The main difference between the Short Strap Straddle and the regular short straddle is that short Straps writes more call options than put options. A regular short straddle writes the same number of at the money put options and call options and has a symmetrical risk graph with equal loss to upside and downside. Short Strap Straddles writes more at the money call options than put options, resulting in a risk graph with steeper loss to upside than downside. Short Strap Straddles would also have a farther downside breakeven point than upside as there are more call options to overcome the premium gain of the lesser put options.

Short Strip Straddle Versus Regular Short Straddle Example

Assuming QQQQ trading at $43.00.


Regular Short Straddle

Sell To Open 1 contract of Jan $43 Call at $1.80
Sell To Open 1 contract of Jan $43 Put at $1.63.

Net Credit = $1.80 + $1.63 = $3.43

Short Strap Straddle

Sell To Open 2 contracts of Jan $43 Call at $1.80
Sell To Open 1 contracts of Jan $43 Put at $1.63.

Net Credit = ( 2 x 1.80) + 1.63 = $5.23

The regular short straddle can also be given a bullish inclination through writing more put options than call options, creating a Short Strip Straddle. Short Strip and Short Strap are the two variants of the Short straddle that options traders can use to introduce a bearish or bullish inclination.
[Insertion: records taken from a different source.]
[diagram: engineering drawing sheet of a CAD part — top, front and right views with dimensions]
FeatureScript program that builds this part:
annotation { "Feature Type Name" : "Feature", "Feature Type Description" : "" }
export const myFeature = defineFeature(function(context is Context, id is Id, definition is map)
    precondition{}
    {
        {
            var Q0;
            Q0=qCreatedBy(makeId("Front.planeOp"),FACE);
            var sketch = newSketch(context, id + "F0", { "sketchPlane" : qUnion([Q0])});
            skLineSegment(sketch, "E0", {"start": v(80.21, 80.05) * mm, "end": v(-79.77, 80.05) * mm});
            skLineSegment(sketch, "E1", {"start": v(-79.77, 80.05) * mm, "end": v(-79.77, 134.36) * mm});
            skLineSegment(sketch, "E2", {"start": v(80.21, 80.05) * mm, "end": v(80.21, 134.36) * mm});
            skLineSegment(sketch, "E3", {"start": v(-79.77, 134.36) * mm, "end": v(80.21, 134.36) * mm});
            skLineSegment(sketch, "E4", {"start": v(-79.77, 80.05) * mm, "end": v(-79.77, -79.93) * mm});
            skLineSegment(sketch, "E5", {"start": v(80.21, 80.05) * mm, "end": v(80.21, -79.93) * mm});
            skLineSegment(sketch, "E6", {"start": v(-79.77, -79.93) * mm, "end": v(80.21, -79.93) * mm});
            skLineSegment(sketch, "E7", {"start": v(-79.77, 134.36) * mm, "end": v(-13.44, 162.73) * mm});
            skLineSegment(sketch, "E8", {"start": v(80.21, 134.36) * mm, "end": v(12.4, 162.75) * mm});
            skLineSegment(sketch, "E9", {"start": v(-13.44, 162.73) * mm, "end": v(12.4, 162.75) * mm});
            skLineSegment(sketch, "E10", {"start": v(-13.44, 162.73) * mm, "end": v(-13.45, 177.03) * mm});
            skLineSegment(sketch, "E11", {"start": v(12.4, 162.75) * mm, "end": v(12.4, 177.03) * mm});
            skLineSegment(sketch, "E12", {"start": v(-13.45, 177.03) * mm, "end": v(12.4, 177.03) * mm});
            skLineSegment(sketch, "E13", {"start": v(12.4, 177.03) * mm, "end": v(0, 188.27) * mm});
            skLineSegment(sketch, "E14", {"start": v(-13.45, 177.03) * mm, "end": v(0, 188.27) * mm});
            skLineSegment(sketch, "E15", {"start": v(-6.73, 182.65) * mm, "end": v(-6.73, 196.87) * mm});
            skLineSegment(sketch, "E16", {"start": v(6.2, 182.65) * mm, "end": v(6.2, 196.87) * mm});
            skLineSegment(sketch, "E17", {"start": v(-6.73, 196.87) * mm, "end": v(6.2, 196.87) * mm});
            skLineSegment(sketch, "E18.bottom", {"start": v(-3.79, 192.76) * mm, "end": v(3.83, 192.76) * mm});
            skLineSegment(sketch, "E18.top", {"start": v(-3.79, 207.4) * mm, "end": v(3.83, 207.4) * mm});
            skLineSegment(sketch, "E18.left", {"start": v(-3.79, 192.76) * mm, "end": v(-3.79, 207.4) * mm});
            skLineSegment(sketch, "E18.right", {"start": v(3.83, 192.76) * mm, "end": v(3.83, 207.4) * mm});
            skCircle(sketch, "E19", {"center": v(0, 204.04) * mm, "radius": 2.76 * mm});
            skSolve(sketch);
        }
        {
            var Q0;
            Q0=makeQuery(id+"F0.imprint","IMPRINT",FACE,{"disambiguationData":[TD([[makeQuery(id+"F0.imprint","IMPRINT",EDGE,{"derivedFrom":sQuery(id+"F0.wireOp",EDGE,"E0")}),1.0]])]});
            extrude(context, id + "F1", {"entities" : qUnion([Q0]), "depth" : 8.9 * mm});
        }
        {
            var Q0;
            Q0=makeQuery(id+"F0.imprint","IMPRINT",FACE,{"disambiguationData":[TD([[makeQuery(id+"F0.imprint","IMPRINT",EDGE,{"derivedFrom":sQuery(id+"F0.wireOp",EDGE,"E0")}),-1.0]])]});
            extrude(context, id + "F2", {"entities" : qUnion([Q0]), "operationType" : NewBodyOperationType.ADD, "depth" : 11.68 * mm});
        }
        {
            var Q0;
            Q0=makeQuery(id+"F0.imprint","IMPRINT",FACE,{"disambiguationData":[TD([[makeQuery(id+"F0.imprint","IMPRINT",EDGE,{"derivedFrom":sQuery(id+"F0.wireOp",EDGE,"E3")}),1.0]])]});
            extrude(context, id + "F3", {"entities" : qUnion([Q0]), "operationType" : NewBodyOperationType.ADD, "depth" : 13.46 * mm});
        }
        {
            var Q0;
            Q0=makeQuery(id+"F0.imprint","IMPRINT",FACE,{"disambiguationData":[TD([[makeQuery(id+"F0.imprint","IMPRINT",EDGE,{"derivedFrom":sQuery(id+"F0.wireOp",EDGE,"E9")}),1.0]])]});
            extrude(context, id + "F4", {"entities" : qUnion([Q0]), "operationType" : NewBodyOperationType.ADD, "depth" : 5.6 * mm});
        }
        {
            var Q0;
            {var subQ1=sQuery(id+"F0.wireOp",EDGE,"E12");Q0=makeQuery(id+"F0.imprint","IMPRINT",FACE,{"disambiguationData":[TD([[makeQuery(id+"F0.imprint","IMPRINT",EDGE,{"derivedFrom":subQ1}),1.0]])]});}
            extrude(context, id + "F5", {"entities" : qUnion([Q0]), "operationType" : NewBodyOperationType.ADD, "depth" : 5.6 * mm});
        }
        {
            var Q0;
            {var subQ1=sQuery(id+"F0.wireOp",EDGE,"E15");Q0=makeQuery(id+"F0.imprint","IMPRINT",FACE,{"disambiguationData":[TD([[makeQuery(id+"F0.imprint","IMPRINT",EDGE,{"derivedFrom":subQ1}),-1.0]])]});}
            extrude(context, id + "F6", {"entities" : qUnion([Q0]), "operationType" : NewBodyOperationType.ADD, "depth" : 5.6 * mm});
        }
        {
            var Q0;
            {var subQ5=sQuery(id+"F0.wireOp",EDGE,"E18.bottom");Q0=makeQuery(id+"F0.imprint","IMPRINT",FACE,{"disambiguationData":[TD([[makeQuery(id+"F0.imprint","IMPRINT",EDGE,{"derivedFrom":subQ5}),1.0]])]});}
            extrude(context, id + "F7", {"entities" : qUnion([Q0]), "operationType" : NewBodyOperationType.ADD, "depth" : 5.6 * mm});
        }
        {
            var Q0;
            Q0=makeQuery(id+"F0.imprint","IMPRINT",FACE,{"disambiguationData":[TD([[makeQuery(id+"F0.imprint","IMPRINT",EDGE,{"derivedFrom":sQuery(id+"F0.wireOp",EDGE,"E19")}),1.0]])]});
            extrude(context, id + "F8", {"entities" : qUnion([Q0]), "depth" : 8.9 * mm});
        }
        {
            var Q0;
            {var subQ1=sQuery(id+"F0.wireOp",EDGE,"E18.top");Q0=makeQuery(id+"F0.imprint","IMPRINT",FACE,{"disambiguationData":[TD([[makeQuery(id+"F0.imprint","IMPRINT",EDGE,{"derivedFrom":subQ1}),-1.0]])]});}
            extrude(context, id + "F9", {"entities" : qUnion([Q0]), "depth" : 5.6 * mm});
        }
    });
When To Use Short Strap Straddle?

One should use a Short Strap Straddle when one speculates that a stock would go sideways but if it breaks out, it will most probably to downside.


How To Use Short Strap Straddle?

Sell to Open 2 x At The Money (ATM) Call Options and Sell to Open At The Money (ATM) Put options.

Short Strip Straddle Versus Regular Short Straddle Example

Assuming QQQQ trading at $43.00.

Short Strap Straddle

Sell To Open 2 contracts of Jan $43 Call at $1.80
Sell To Open 1 contracts of Jan $43 Put at $1.63.

Net Credit = ( 2 x 1.80) + 1.63 = $5.23


Trading Level Required For Short Strap Straddle

A Level 5 options trading account that allows the writing of naked options is needed for the Short Strap Straddle. Read more about Options Account Trading Levels.


Profit Potential of Short Strap Straddle :

Short Strap Straddles make their maximum profit when the stock closes at the strike price of the options upon expiration.


Profit Calculation of Short Strap Straddle:

Maximum Profit = Net Credit

Maximum Loss = Unlimited as long as the stock keep rising or falling.

From the above example :

Maximum Profit = $5.23


Risk / Reward of Short Strap Straddle:

Upside Maximum Profit: Limited

Maximum Loss: Unlimited


Breakeven Points of Short Strap Straddle:

A Short Strap Straddle makes a profit if the stock stays between its upper breakeven point and lower breakeven point.

Upper Breakeven Point = Strike price + (net credit/[number of call options/number of put options])

Lower Breakeven Point = Strike price - net credit

From the above example :

Upper Breakeven Point: 43 + (5.23/[2/1]) = 43 + 2.615 = $45.61

Lower Breakeven Point: 43 - 5.23 = $37.77

You would notice at this point that a Short Strip Straddle has a closer upper breakeven point than its lower breakeven point. This is the effect of writing more call options than put options. This allows the Short Strap Straddle to remain in profit longer if the stock go down, hence giving it a bearish inclination.


Advantages Of Short Strap Straddle:

  • Higher profit than a regular short straddle.

  • Farther lower breakeven point.


    Disadvantages Of Short Strap Straddle:

  • Higher margin requirement than a regular short straddle since more options are written.

  • Higher maximum loss than a regular short straddle.